Col Lama’s case has established that cases of torture are not confined to the jurisdiction of any state. Dahal’s case shows that there isn’t much we can do about how a particular country’s judiciary decides to deal with people who have allegedly committed crimes in Nepal. But the TRC has made it clear to the international community that we are committed to respecting human rights, and that violators will be brought to justice. I am convinced that the Nepal government will heed the final report of the TRC seriously and follow its recommendations.
When do you expect the TRC’s work to come to a conclusion?
We are planning on completing the work within the TRC’s mandate, which is about six-and-a-half months away. But for that to happen, laws and regulations have to be amended according to our request and we have to be provided with adequate resources.
What has the TRC done so far to facilitate reconciliation and reparation?
We are in the process of forming various task forces, which will take about ten more days. Reconciliation is our main responsibility. But our work may not be acceptable if we do not take into consideration the views of the victims’ representatives. We will also formulate policies to facilitate reparation to the victims. We will discuss ways to carry out public hearings in the future. Our job is not only limited to unearthing what happened during the conflict, but also why they happened so as to ensure that they are not repeated.
One only needs schooling up to Grade 8 to qualify for recruitment into Nepal’s security forces. If they have no idea about human rights or the Geneva Convention, how will they know if they have flouted the law? Many of those who fought for the rebels were even less educated. So they need training and education about conflict and human rights from an early age. We have to think of the consequences of imposing Western standards of human rights on our country. Will this facilitate conflict management or will it trigger another conflict?
But aren’t there certain universal requirements of post-conflict transition and reconciliation?

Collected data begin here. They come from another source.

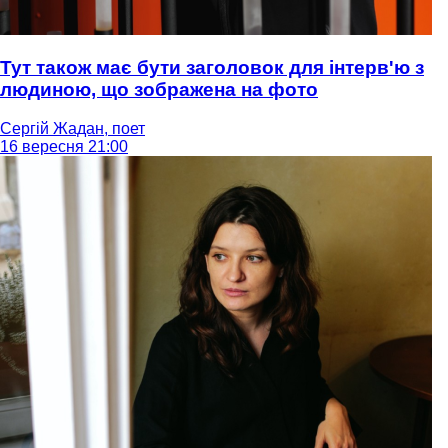
Тут також має бути заголовок для інтерв'ю з
людиною, що зображена на фото
Сергій Жадан, поет
16 вересня 21:00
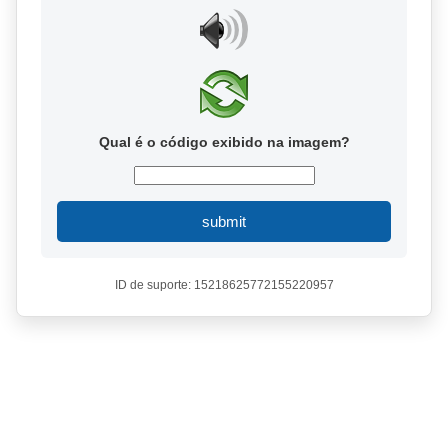
Qual é o código exibido na imagem?
submit
ID de suporte: 15218625772155220957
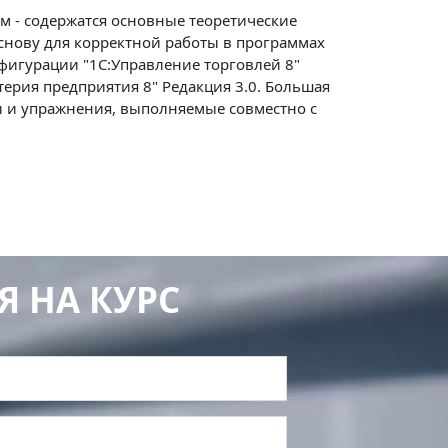
ом - содержатся основные теоретические
снову для корректной работы в программах
онфигурации "1С:Управление торговлей 8"
лтерия предприятия 8" Редакция 3.0. Большая
ы и упражнения, выполняемые совместно с
Я НА КУРС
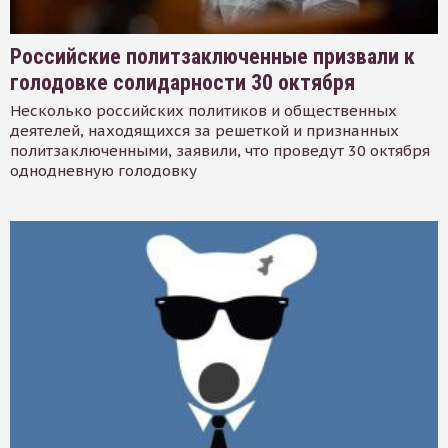
Российские политзаключенные призвали к
голодовке солидарности 30 октября
Несколько российских политиков и общественных
деятелей, находящихся за решеткой и признанных
политзаключенными, заявили, что проведут 30 октября
однодневную голодовку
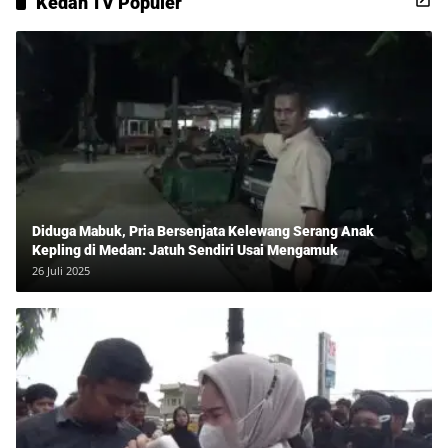
Kedan TV Populer
Diduga Mabuk, Pria Bersenjata Kelewang Serang Anak
Kepling di Medan: Jatuh Sendiri Usai Mengamuk
26 Juli 2025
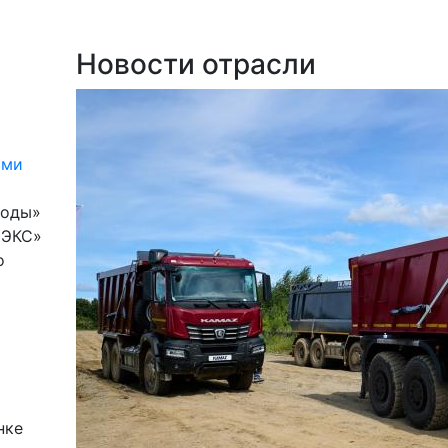
Новости отрасли
ыми
воды»
НЭКС»
о
нке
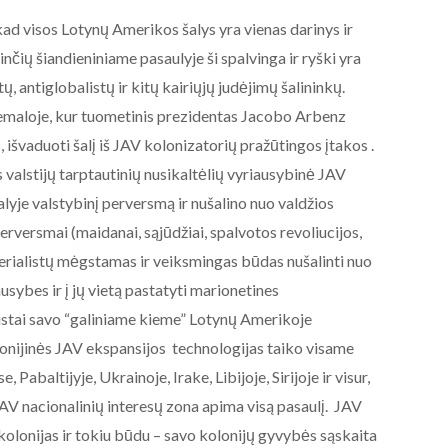
ad visos Lotynų Amerikos šalys yra vienas darinys ir
inčių šiandieniniame pasaulyje ši spalvinga ir ryški yra
tų, antiglobalistų ir kitų kairiųjų judėjimų šalininkų.
emaloje, kur tuometinis prezidentas Jacobo Arbenz
švaduoti šalį iš JAV kolonizatorių pražūtingos įtakos .
valstijų tarptautinių nusikaltėlių vyriausybinė JAV
lyje valstybinį perversmą ir nušalino nuo valdžios
perversmai (maidanai, sąjūdžiai, spalvotos revoliucijos,
erialistų mėgstamas ir veiksmingas būdas nušalinti nuo
ausybes ir į jų vietą pastatyti marionetines
istai savo “galiniame kieme” Lotynų Amerikoje
onijinės JAV ekspansijos technologijas taiko visame
Pabaltijyje, Ukrainoje, Irake, Libijoje, Sirijoje ir visur,
 JAV nacionalinių interesų zona apima visą pasaulį. JAV
kolonijas ir tokiu būdu – savo kolonijų gyvybės sąskaita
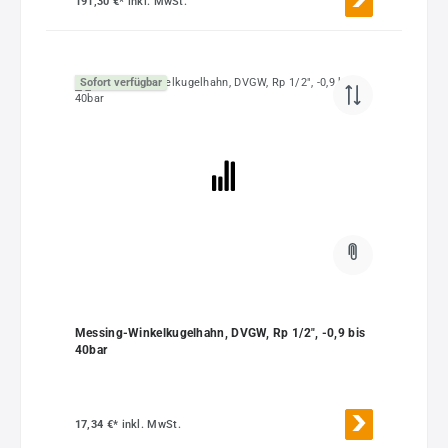
191,30 €*
inkl. MwSt.
Sofort verfügbar
Messing-Winkelkugelhahn, DVGW, Rp 1/2", -0,9 bis
40bar
17,34 €*
inkl. MwSt.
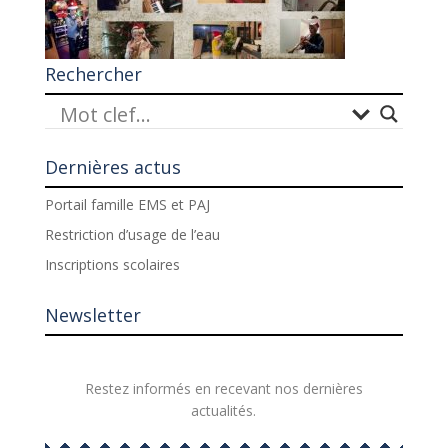
Rechercher
Dernières actus
Portail famille EMS et PAJ
Restriction d’usage de l’eau
Inscriptions scolaires
Newsletter
Restez informés en recevant nos dernières
actualités.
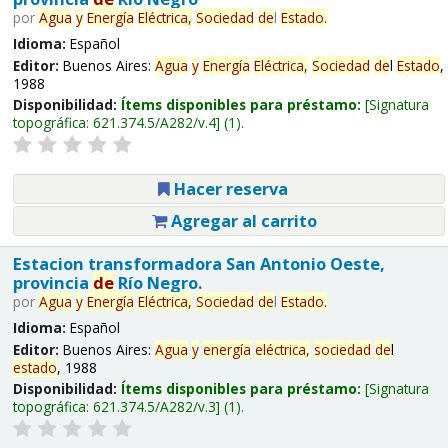
por
Agua
y
Energía
Eléctrica,
Sociedad
de
l
Estado
.
Idioma:
Español
Editor:
Buenos Aires:
Agua
y
Energía
Eléctrica,
Sociedad
de
l
Estado
,
1988
Disponibilidad:
Ítems disponibles para préstamo:
Signatura
topográfica:
621.374.5/A282/v.4
(1).
Hacer reserva
Agregar al carrito
Estacion transformadora San Antonio Oeste,
provincia
de
Río Negro.
por
Agua
y
Energía
Eléctrica,
Sociedad
de
l
Estado
.
Idioma:
Español
Editor:
Buenos Aires:
Agua
y
energía
eléctrica,
sociedad
de
l
estado
, 1988
Disponibilidad:
Ítems disponibles para préstamo:
Signatura
topográfica:
621.374.5/A282/v.3
(1).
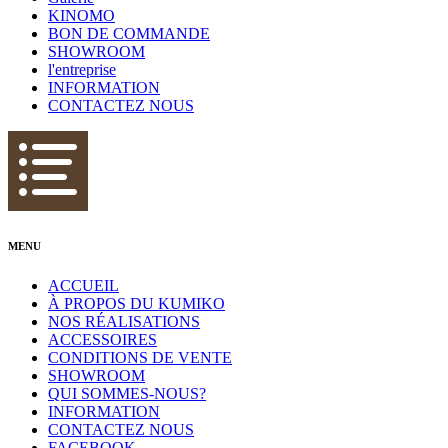
KINOMO
BON DE COMMANDE
SHOWROOM
l'entreprise
INFORMATION
CONTACTEZ NOUS
MENU
ACCUEIL
À PROPOS DU KUMIKO
NOS RÉALISATIONS
ACCESSOIRES
CONDITIONS DE VENTE
SHOWROOM
QUI SOMMES-NOUS?
INFORMATION
CONTACTEZ NOUS
FACEBOOK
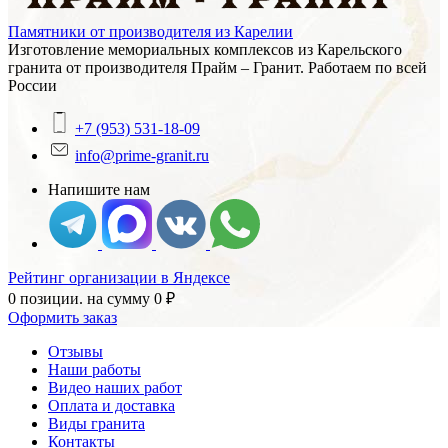
Памятники от производителя из Карелии
Изготовление мемориальных комплексов из Карельского
гранита от производителя Прайм – Гранит. Работаем по всей
России
+7 (953) 531-18-09
info@prime-granit.ru
Напишите нам
Рейтинг организации в Яндексе
0 позиции.
на сумму
0
₽
Оформить заказ
Отзывы
Наши работы
Видео наших работ
Оплата и доставка
Виды гранита
Контакты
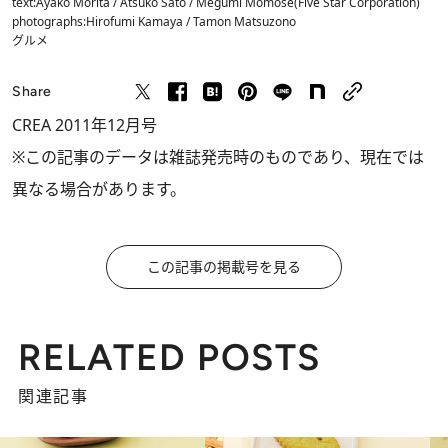
text:Ayako Morita / Atsuko Sato / Megumi Momose(Five Star Corporation)
photographs:Hirofumi Kamaya / Tamon Matsuzono
グルメ
Share
CREA 2011年12月号
※この記事のデータは雑誌発売時のものであり、現在では
異なる場合があります。
この記事の掲載号を見る
RELATED POSTS
関連記事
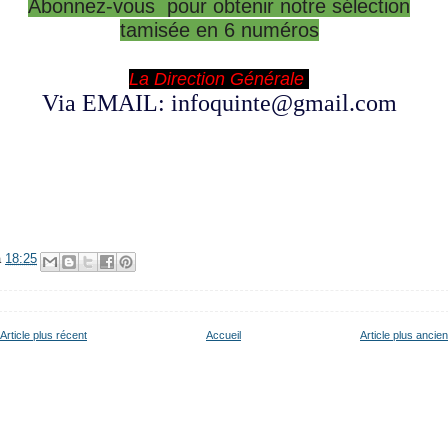
Abonnez-vous pour obtenir notre sélection
tamisée en 6 numéros
La Direction Générale
Via EMAIL: infoquinte@gmail.com
à
18:25
Article plus récent
Accueil
Article plus ancien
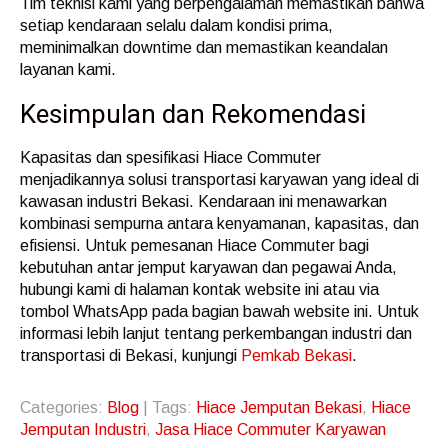
Tim teknisi kami yang berpengalaman memastikan bahwa
setiap kendaraan selalu dalam kondisi prima,
meminimalkan downtime dan memastikan keandalan
layanan kami.
Kesimpulan dan Rekomendasi
Kapasitas dan spesifikasi Hiace Commuter
menjadikannya solusi transportasi karyawan yang ideal di
kawasan industri Bekasi. Kendaraan ini menawarkan
kombinasi sempurna antara kenyamanan, kapasitas, dan
efisiensi. Untuk pemesanan Hiace Commuter bagi
kebutuhan antar jemput karyawan dan pegawai Anda,
hubungi kami di halaman kontak website ini atau via
tombol WhatsApp pada bagian bawah website ini. Untuk
informasi lebih lanjut tentang perkembangan industri dan
transportasi di Bekasi, kunjungi
Pemkab Bekasi
.
Categories:
Blog
| Tags:
Hiace Jemputan Bekasi
,
Hiace
Jemputan Industri
,
Jasa Hiace Commuter Karyawan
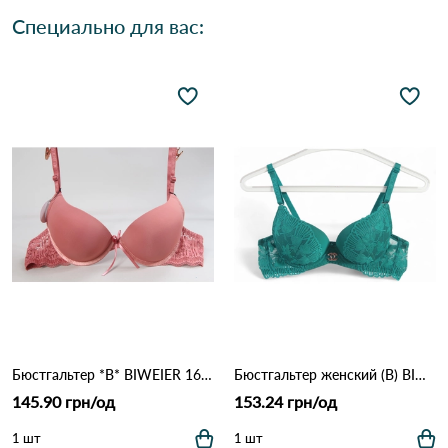
Специально для вас:
Бюстгальтер *В* BIWEIER 1666 9.2 Оранжевый
Бюстгальтер женский (B) BIWEIER 87718 7,2 Зеленый
145.90 грн/од
153.24 грн/од
1 шт
1 шт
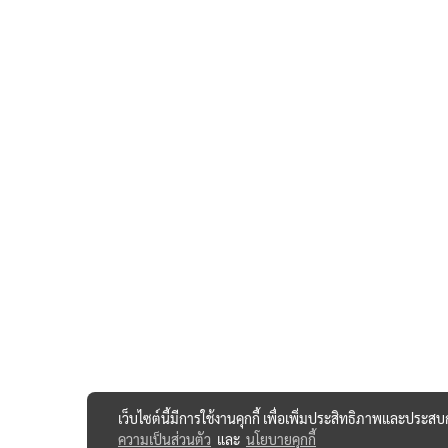
เว็บไซต์นี้มีการใช้งานคุกกี้ เพื่อเพิ่มประสิทธิภาพและประส
ความเป็นส่วนตัว
และ
นโยบายคุกกี้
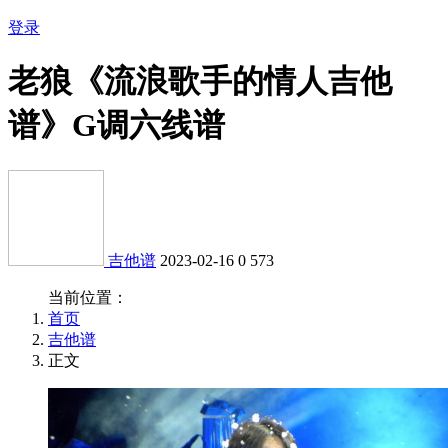
登录
老狼《流浪歌手的情人吉他
谱》G调六线谱
吉他谱
2023-02-16
0
573
当前位置：
首页
吉他谱
正文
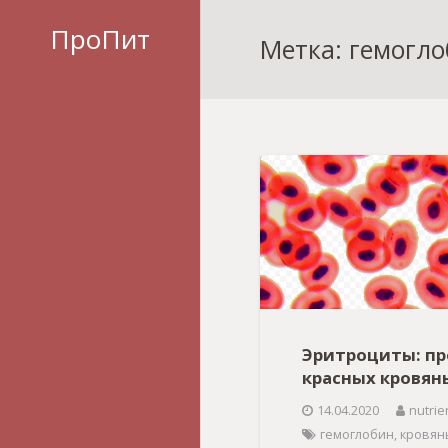
ПроПит
Метка: гемогл
Эритроциты: п
красных кровян
14.04.2020
nutrie
гемоглобин
,
кровян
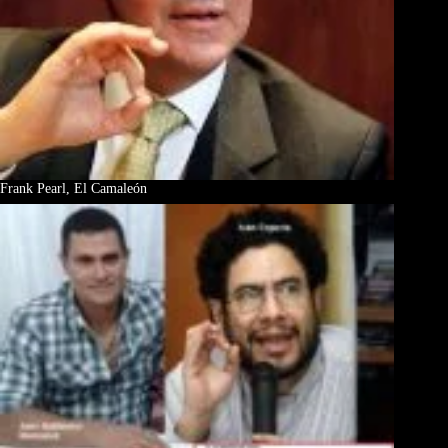
Frank Pearl, El Camaleón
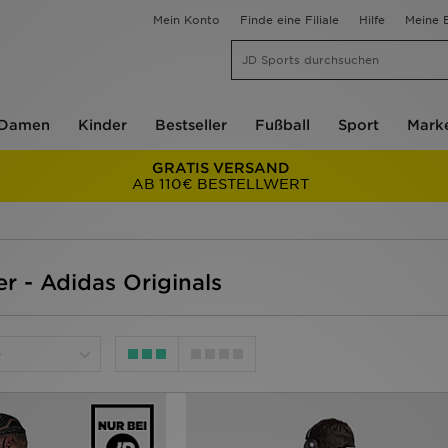
Mein Konto
Finde eine Filiale
Hilfe
Meine B
Damen
Kinder
Bestseller
Fußball
Sport
Mark
GRATIS VERSAND
AB 110€ BESTELLWERT
r - Adidas Originals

South Africa is considered the most successful case of post-conflict reconciliation. But what I found surprising in their acts was that there is no mention of prosecution or reparation, only of reconciliation. We, on the other hand, have a provision of reparation not only from the state but also from the perpetrators. Of course, we have to abide by certain universal requirements, but our main focus is to make sure that the victims are satisfied with the transitional justice process.